- Challenge -
Copy every one of the rows below word for word, keeping each line in its original order.
* * * * * * *
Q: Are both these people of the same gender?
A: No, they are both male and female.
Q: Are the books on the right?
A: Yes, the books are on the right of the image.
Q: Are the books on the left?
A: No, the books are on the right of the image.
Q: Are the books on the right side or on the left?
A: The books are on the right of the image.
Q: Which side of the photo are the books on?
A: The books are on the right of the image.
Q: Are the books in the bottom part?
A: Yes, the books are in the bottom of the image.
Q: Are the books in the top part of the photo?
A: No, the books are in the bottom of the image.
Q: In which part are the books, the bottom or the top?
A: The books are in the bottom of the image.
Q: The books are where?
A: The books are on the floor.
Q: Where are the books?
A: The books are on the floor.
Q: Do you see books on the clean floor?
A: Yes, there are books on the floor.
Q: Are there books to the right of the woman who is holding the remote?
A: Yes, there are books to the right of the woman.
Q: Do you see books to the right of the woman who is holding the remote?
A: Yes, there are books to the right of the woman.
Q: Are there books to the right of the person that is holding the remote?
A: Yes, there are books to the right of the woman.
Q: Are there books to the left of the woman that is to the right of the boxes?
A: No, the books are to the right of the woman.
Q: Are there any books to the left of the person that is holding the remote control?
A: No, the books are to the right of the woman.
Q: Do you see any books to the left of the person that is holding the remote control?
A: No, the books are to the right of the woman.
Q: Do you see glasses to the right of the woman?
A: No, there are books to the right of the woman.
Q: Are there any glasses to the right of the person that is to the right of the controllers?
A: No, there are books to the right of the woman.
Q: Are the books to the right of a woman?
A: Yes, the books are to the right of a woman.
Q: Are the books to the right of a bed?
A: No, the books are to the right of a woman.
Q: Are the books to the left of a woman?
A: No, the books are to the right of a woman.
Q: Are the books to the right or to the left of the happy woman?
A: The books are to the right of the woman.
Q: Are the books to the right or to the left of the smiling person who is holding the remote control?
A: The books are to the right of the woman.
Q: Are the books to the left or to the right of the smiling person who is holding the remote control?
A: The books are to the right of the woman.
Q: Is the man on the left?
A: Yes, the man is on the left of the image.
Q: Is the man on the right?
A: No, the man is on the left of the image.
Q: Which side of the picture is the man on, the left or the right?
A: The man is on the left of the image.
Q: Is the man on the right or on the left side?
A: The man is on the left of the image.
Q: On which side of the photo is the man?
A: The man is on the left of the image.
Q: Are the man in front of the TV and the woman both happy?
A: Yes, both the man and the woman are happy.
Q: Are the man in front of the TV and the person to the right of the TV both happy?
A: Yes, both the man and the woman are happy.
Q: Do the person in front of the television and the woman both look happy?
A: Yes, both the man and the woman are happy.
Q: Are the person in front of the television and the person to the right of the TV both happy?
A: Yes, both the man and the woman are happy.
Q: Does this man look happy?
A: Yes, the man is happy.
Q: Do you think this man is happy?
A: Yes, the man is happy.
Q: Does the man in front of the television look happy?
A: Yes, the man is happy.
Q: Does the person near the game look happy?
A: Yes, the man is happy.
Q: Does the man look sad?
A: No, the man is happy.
* * * * * * *
- Exercise answer -
Q: Are both these people of the same gender?
A: No, they are both male and female.
Q: Are the books on the right?
A: Yes, the books are on the right of the image.
Q: Are the books on the left?
A: No, the books are on the right of the image.
Q: Are the books on the right side or on the left?
A: The books are on the right of the image.
Q: Which side of the photo are the books on?
A: The books are on the right of the image.
Q: Are the books in the bottom part?
A: Yes, the books are in the bottom of the image.
Q: Are the books in the top part of the photo?
A: No, the books are in the bottom of the image.
Q: In which part are the books, the bottom or the top?
A: The books are in the bottom of the image.
Q: The books are where?
A: The books are on the floor.
Q: Where are the books?
A: The books are on the floor.
Q: Do you see books on the clean floor?
A: Yes, there are books on the floor.
Q: Are there books to the right of the woman who is holding the remote?
A: Yes, there are books to the right of the woman.
Q: Do you see books to the right of the woman who is holding the remote?
A: Yes, there are books to the right of the woman.
Q: Are there books to the right of the person that is holding the remote?
A: Yes, there are books to the right of the woman.
Q: Are there books to the left of the woman that is to the right of the boxes?
A: No, the books are to the right of the woman.
Q: Are there any books to the left of the person that is holding the remote control?
A: No, the books are to the right of the woman.
Q: Do you see any books to the left of the person that is holding the remote control?
A: No, the books are to the right of the woman.
Q: Do you see glasses to the right of the woman?
A: No, there are books to the right of the woman.
Q: Are there any glasses to the right of the person that is to the right of the controllers?
A: No, there are books to the right of the woman.
Q: Are the books to the right of a woman?
A: Yes, the books are to the right of a woman.
Q: Are the books to the right of a bed?
A: No, the books are to the right of a woman.
Q: Are the books to the left of a woman?
A: No, the books are to the right of a woman.
Q: Are the books to the right or to the left of the happy woman?
A: The books are to the right of the woman.
Q: Are the books to the right or to the left of the smiling person who is holding the remote control?
A: The books are to the right of the woman.
Q: Are the books to the left or to the right of the smiling person who is holding the remote control?
A: The books are to the right of the woman.
Q: Is the man on the left?
A: Yes, the man is on the left of the image.
Q: Is the man on the right?
A: No, the man is on the left of the image.
Q: Which side of the picture is the man on, the left or the right?
A: The man is on the left of the image.
Q: Is the man on the right or on the left side?
A: The man is on the left of the image.
Q: On which side of the photo is the man?
A: The man is on the left of the image.
Q: Are the man in front of the TV and the woman both happy?
A: Yes, both the man and the woman are happy.
Q: Are the man in front of the TV and the person to the right of the TV both happy?
A: Yes, both the man and the woman are happy.
Q: Do the person in front of the television and the woman both look happy?
A: Yes, both the man and the woman are happy.
Q: Are the person in front of the television and the person to the right of the TV both happy?
A: Yes, both the man and the woman are happy.
Q: Does this man look happy?
A: Yes, the man is happy.
Q: Do you think this man is happy?
A: Yes, the man is happy.
Q: Does the man in front of the television look happy?
A: Yes, the man is happy.
Q: Does the person near the game look happy?
A: Yes, the man is happy.
Q: Does the man look sad?
A: No, the man is happy.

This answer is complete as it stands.